Fails editing/deleting/pruning-after-merge-1.html (And a few other editing tests) still.
Comment 6 Eric Seidel (no email) 2011-03-04 18:31:03 PST
It might be possible to re-write addChild to compute nextRenderer itself in the few places it may be needed.  (It certainly could reach through renderer->node()->nextRenderer() in all non-anonymous cases).

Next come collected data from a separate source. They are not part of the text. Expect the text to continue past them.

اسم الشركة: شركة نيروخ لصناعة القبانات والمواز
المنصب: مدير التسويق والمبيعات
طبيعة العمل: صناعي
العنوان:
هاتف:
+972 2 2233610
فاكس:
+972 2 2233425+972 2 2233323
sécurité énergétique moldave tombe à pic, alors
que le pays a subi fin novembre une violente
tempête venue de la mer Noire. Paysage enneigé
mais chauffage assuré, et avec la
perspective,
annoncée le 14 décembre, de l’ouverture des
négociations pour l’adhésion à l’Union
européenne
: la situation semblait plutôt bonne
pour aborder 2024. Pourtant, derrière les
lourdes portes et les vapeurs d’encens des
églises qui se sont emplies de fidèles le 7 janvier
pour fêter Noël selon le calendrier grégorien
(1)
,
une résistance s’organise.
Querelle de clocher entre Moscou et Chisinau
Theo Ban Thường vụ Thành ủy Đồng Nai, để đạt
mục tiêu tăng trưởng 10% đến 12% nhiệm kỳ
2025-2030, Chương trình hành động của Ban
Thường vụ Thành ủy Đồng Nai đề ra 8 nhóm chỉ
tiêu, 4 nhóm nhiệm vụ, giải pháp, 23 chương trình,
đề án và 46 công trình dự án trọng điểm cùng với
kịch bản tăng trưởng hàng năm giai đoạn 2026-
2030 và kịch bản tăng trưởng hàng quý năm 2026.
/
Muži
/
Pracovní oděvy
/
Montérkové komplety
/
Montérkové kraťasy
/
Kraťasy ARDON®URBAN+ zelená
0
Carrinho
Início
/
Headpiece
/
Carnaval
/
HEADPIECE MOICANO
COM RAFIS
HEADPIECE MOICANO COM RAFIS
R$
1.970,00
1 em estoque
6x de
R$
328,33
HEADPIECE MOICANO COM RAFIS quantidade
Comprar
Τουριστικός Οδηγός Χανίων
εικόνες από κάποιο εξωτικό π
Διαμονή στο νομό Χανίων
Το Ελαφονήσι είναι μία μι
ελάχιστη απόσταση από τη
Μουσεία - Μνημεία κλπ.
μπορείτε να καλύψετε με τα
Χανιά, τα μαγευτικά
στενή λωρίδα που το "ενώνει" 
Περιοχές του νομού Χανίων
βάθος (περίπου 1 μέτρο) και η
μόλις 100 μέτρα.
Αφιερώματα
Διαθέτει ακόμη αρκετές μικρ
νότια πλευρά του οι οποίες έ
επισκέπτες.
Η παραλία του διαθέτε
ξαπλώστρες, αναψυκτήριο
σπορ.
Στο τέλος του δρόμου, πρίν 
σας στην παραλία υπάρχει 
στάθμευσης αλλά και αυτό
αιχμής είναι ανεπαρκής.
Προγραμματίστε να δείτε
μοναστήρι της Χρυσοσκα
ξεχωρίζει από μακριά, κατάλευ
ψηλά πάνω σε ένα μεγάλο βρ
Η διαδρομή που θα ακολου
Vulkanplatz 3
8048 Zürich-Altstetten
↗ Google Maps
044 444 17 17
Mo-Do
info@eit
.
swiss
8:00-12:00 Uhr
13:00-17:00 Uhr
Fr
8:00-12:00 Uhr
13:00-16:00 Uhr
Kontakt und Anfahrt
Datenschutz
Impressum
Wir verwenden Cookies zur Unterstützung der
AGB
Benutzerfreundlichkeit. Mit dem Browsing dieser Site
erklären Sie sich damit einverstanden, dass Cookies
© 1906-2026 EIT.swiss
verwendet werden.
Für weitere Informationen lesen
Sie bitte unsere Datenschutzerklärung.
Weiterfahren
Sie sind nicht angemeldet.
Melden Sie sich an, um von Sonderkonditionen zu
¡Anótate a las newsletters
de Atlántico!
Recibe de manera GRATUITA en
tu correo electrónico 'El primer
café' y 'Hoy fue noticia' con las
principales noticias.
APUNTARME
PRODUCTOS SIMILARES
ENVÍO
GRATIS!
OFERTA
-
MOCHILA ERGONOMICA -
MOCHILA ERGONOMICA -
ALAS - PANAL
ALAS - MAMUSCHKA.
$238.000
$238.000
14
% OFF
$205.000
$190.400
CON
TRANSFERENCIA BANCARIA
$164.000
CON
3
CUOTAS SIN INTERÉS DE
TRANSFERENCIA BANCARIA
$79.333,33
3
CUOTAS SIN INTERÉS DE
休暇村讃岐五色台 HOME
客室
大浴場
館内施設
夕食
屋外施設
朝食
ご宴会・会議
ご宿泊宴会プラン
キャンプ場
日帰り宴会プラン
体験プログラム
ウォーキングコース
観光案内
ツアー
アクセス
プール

Or we could create a RendererAddRequest object to hold nextRenderer in the few places it's actually used.

Interestingly enough, when I first did a niave implementation of this fastNextRenderer, it disappeared off of the peacekeeper shark sample, but the peacekeeper numbers didn't get any better.  Making me wonder if shark is leading me astray.
Comment 7 Eric Seidel (no email) 2011-03-07 11:43:48 PST
(In reply to comment #6)
> Interestingly enough, when I first did a niave implementation of this fastNextRenderer, it disappeared off of the peacekeeper shark sample, but the peacekeeper numbers didn't get any better.  Making me wonder if shark is leading me astray.

Someone who wanted to work on this bug could and *should* confirm that, by simply replacing the nextRenderer() call in createRendererIfNecessary with "0" and re-running peacekeeper.  I saw no change in time on my machine, *despite* the previously 25% of the sample which was in nextRenderer() disappearing.   However it's possible I misread the peacekeeper numbers.  My current theory is that Shark's 25% attribution to nextRenderer() is a bug.
Comment 8 Ahmad Saleem 2024-04-10 06:54:43 PDT
Took test case from Mozilla bug - https://bug922016.bmoattachments.org/attachment.cgi?id=811946

*** Firefox Nightly 126 ***

161 ms

*** Safari Technology Preview 191 ***

118 ms

*** Chrome Canary 125 ***

191 ms

____

@Rysouke - do we need to squeeze anymore performance from this old benchmark or Speedometer would cover these and this can be closed?
Comment 9 Ryosuke Niwa 2024-04-10 12:51:10 PDT
We're no longer tracking this benchmark.